Najsłabsze wyniki w pierwszej turze wyborów prezydenckich kandydat PO miał w województwach, w których przeważają tereny wiejskie (na Podkarpaciu – 26,69 proc., Lubelszczyznie – 27,65 proc.).
Tam i w pozostałych województwach, gdzie Bronisław Komorowski przegrał z kandydatem PiS, przedstawiciele PO mają dotrzeć do jak największej liczby domów. Platformie pomaga w tym kilka tysięcy wolontariuszy.
20 autobusów oklejonych plakatami marszałka Sejmu z ekipą jego zwolenników ma odwiedzać co najmniej sześć małych miejscowości dziennie.

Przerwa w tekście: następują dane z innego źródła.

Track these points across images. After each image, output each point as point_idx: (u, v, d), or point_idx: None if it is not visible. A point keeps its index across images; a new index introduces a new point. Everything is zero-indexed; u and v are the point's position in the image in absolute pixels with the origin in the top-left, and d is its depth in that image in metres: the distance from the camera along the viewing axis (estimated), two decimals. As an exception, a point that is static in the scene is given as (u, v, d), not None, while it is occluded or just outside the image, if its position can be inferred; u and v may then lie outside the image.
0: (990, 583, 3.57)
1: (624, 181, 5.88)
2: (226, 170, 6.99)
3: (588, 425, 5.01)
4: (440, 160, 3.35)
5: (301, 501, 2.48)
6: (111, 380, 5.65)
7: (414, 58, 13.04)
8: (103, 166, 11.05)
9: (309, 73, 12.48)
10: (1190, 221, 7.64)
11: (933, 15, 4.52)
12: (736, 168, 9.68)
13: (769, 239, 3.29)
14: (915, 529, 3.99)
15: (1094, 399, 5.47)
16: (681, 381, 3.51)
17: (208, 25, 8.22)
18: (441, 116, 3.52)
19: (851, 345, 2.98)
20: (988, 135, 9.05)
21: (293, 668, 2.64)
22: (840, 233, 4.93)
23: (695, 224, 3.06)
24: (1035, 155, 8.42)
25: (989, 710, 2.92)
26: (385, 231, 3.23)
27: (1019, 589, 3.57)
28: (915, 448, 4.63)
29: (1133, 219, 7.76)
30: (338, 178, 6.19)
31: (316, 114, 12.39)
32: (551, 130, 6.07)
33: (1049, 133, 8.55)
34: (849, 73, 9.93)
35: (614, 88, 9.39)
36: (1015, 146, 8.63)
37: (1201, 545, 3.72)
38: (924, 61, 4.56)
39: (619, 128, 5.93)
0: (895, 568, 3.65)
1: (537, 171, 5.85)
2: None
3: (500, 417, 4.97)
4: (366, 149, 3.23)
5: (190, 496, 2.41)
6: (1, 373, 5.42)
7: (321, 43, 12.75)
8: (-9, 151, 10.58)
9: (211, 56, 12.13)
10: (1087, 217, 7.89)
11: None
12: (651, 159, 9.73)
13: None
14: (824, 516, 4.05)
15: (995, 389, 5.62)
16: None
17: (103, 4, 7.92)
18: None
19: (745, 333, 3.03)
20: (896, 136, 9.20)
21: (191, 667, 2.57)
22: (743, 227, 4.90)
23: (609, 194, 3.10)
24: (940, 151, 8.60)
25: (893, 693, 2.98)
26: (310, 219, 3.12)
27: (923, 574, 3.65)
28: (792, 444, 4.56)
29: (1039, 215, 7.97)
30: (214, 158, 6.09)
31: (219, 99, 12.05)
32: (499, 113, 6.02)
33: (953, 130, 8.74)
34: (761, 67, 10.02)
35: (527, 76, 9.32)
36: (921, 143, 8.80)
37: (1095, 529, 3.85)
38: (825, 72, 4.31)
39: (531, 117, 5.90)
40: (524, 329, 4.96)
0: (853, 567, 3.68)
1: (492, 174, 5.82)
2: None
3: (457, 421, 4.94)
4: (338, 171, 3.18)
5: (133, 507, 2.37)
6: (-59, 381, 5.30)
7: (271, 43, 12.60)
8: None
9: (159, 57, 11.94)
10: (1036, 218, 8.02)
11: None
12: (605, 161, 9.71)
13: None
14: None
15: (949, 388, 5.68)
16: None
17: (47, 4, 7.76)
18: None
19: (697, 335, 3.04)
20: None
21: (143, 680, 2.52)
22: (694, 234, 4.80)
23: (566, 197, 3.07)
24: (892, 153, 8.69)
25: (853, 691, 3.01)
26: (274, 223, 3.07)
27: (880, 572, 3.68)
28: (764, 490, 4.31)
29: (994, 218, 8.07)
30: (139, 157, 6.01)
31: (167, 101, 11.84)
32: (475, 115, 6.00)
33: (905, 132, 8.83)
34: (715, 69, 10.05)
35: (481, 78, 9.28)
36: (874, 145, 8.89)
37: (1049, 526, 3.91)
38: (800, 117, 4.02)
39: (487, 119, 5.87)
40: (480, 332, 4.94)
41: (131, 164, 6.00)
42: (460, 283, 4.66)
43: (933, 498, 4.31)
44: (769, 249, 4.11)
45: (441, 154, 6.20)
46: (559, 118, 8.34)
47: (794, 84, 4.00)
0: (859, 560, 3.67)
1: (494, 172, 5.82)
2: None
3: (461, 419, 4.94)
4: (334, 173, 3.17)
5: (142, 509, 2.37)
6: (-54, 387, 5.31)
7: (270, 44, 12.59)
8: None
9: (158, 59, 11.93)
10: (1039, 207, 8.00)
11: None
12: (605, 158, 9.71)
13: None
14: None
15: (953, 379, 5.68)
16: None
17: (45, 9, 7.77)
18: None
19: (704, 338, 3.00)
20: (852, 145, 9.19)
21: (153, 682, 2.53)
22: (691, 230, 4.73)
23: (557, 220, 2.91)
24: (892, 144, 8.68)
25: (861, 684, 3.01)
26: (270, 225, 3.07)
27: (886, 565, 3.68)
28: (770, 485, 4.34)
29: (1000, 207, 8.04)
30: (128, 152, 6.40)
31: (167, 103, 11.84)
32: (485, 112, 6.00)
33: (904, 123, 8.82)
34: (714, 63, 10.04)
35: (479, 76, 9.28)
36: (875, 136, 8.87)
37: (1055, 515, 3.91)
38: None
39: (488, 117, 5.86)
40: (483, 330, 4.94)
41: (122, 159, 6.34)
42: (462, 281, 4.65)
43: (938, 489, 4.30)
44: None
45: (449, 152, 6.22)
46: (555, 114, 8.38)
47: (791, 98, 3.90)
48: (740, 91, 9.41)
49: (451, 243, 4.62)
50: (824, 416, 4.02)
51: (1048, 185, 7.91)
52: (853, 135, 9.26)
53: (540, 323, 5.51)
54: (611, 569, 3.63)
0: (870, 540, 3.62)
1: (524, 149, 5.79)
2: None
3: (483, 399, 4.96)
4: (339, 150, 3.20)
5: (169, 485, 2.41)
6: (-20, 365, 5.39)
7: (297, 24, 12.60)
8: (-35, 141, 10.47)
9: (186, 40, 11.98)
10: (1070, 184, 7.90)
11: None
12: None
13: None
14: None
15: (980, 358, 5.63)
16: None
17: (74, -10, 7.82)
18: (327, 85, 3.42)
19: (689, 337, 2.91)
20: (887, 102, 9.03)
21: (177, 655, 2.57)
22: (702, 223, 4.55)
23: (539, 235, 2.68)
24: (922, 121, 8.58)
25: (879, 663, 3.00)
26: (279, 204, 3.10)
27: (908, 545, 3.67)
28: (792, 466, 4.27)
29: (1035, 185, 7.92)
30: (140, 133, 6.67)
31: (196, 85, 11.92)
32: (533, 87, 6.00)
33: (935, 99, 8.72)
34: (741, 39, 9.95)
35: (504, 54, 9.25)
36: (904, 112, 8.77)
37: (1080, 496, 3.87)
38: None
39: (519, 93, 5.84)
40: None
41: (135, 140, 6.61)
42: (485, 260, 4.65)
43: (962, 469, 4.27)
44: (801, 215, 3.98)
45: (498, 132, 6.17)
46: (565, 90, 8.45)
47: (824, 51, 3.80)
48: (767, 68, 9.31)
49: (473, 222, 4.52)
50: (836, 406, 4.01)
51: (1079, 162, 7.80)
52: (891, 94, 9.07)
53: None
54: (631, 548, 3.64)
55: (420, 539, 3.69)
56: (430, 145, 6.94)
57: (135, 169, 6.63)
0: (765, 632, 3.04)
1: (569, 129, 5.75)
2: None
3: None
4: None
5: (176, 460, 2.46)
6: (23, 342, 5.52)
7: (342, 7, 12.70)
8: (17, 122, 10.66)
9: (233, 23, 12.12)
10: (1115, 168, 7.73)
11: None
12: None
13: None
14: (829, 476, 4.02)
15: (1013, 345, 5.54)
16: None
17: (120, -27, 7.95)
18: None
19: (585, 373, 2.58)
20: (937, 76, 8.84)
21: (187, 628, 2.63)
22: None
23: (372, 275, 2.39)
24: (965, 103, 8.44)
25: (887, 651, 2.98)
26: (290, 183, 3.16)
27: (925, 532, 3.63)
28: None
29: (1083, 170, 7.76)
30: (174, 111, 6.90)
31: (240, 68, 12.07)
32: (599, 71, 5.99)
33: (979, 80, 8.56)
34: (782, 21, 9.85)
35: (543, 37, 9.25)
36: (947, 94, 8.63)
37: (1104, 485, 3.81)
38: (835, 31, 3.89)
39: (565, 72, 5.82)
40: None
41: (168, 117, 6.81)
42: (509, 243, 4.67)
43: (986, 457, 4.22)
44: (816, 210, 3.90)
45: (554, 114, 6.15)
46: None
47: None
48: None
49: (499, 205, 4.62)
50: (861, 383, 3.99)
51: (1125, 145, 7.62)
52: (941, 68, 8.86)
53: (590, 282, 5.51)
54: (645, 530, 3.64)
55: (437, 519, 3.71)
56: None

Politycy PO podkreślają, że taka kampania się sprawdza m.in. na Podlasiu. – Tu zazwyczaj wybory z bardzo wysokim wynikiem wygrywało PiS. Ale teraz, gdy porównamy wynik z wyborów prezydenckich w 2005 r. (wtedy startował Donald Tusk – red.) z wynikiem Bronisława Komorowskiego w pierwszej turze, to wyraźnie widać, że poparcie PO na Podlasiu wzrosło o prawie 10,5 proc. – mówi „Rz” Damian Raczkowski, szef podlaskiej Platformy. Politycy w tym regionie, docierając bezpośrednio do wyborców, rozdali ponad 100 tys. ulotek.
Wyborców w małych miasteczkach i wsiach odwiedzić ma też osobiście Komorowski.